La journée parfaite existe dans ma tête. Elle ruisselle de perfection sous un ciel tout bleu semé de cumulus tout blancs et tout dodus (photos). Chacune des secondes de chacune de ses minutes de chacune de ses heures se fond dans l’éternelle béatitude où le temps se dissout et cesse de nous importuner.

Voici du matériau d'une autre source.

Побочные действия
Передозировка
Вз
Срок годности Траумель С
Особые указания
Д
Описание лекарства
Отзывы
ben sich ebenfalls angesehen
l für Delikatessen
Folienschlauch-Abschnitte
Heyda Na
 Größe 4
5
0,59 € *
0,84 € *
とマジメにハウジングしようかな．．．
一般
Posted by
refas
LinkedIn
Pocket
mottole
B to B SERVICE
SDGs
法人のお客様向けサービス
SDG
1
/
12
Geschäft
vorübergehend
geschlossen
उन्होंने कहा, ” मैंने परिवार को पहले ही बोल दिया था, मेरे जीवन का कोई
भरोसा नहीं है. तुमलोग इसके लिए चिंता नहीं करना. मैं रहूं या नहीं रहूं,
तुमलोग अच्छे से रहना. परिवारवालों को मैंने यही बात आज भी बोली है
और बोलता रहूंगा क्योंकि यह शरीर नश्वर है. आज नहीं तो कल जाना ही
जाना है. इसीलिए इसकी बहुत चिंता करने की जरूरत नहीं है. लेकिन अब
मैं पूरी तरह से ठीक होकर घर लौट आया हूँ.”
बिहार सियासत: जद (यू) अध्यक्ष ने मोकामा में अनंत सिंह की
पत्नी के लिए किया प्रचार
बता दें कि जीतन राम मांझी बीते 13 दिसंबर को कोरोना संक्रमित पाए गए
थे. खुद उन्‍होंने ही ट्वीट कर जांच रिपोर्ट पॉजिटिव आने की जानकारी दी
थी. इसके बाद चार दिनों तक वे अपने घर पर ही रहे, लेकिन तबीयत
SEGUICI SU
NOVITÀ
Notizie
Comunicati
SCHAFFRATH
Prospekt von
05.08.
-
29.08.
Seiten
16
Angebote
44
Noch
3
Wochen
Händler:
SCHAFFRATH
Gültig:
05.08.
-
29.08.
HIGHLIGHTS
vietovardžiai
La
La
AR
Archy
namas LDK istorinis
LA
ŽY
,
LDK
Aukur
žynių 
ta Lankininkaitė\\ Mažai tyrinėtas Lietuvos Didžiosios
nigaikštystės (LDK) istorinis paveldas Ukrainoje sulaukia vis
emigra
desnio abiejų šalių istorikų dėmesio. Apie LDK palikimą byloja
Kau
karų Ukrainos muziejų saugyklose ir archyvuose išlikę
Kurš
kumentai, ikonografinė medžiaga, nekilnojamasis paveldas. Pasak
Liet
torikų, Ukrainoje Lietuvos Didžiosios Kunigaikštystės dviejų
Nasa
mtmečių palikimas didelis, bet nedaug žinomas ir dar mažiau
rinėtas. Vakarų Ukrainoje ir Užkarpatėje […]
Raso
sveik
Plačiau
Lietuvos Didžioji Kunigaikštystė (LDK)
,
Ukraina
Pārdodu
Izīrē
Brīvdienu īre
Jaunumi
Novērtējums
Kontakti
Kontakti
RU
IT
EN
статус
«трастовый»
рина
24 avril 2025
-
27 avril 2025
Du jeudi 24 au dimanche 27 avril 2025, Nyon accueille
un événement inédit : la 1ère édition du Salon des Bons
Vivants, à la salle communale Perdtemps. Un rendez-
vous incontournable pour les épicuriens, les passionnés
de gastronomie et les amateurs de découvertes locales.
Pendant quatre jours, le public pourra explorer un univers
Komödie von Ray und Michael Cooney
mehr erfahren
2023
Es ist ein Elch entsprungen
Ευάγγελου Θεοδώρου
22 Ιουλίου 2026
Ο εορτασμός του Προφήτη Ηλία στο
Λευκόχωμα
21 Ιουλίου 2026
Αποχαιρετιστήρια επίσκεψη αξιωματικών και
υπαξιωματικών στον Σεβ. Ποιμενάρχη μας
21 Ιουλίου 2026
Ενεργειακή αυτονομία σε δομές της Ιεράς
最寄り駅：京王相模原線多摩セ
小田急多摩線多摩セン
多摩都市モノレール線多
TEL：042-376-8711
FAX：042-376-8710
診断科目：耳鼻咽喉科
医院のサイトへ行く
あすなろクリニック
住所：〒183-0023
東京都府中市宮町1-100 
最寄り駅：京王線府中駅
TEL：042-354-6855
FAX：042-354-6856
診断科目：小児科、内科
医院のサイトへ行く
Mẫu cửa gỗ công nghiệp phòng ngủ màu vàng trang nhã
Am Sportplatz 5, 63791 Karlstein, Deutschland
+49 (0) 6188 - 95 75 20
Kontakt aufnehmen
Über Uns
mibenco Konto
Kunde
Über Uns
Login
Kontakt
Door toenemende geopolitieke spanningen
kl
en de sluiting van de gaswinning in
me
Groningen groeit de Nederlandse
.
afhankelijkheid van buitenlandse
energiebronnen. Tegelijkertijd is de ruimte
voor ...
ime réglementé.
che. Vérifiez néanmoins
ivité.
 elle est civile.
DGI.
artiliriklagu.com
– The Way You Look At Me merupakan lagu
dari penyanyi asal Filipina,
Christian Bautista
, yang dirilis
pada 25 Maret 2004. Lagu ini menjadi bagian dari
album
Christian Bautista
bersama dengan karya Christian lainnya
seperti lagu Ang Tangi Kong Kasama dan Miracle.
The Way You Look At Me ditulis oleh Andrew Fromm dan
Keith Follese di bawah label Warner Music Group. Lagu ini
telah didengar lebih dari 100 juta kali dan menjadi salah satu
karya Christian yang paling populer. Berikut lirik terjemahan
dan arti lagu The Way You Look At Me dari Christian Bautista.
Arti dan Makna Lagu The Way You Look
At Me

Je sais que la perfection n’existe pas dans la réalité, que ce serait trop exiger. La beauté, la plénitude après lesquelles nous courons ne sont que des créations de notre imagination. Ce ne sont que des illusions. Ce qui existe dans nos têtes n'est que fumée et ce qui existe au dehors n’est qu’imparfaitement appréhensible. D’où l’état d’insatisfaction chronique des humains.

Vous me direz que la perfection existe bel et bien dans la mesure où nous composons l’idéal à partir de moments de perfection saisis dans la réalité. Mais entre la perfection en pointillé et la perfection à flots continus, il y a une différence.

Une différence de débit, pour le moins. Pour notre plus grand dépit.